Giraffe drink water if it is available but can go weeks without it; they rely on the morning dew and the water content of of their food. Their very long necks are an adaptation to feeding at high levels in the treetops. The neck veins contain valves and a network of tiny veins (rete mirabile) to prevent blackouts when the animal lowers its head to drink. In addition to keeping track of predators, their extreme long-range visual acuity enables visual communication with other giraffe over several miles. Giraffe can run at speeds up to 35 mph.

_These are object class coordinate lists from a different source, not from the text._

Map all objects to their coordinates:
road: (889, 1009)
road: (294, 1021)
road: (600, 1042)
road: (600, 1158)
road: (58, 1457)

There are a number of misconceptions about giraffe. One is that they cannot make any sound. Although generally quiet, they have been heard to grunt, snort and bleat. Another is that they never lie down. In fact, they often lie down to sleep, with head and neck lying across the flanks, although these sleeping periods tend to be brief - one to twenty minutes. The length of the forelegs in relation to the hind has been exaggerated. In fact, they are both about the same size (the foreleg is 1/10th longer than the hind). It is the high dorsal spines of the shoulder which give the false impression of a difference in limb length. They have only seven vertebrae in their neck, the same number as man. Horns are bony masses covered with skin and tufts of hair and are not really horns at all. They may represent relics of pedicels from which antlers grew ages before (since giraffe are fairly closely related to deer). Conspecific fights are effected by neck wrestling and head banging; defense against predators is characterized by striking out with the forefeet. Males have extra bone deposits on their skulls for fighting.

The Giraffes can be found in the African Veldt. 4 Males. 4 Females. In our current collection, there are two females and one male that came here from other zoos. All the others were born here.

Giraffe are still common in East and South Africa, although their distribution in West Africa has been fragmented by poaching. The tourist trade in giraffe hair bracelets has encouraged poaching. The species is listed as Vulnerable by IUCN.


  1. Dagg, Anne Innis and J. Bristol Foster. The Giraffe: Its Biology, Behavior, and Ecology. Van Nostrand Reinhold Company, 1976.
  2. Kingdon, Jonathan. East African Mammals: An Atlas of Evolution in Africa. The University of Chicago Press, 1979.
  3. Macdonald, David. The Encyclopedia of Mammals, Facts on File Publications, New York, 1984.
  4. Nowak, Ronald. 1991. Walker Mammals of the World, 5th Ed, Vol II. Johns Hopkins University.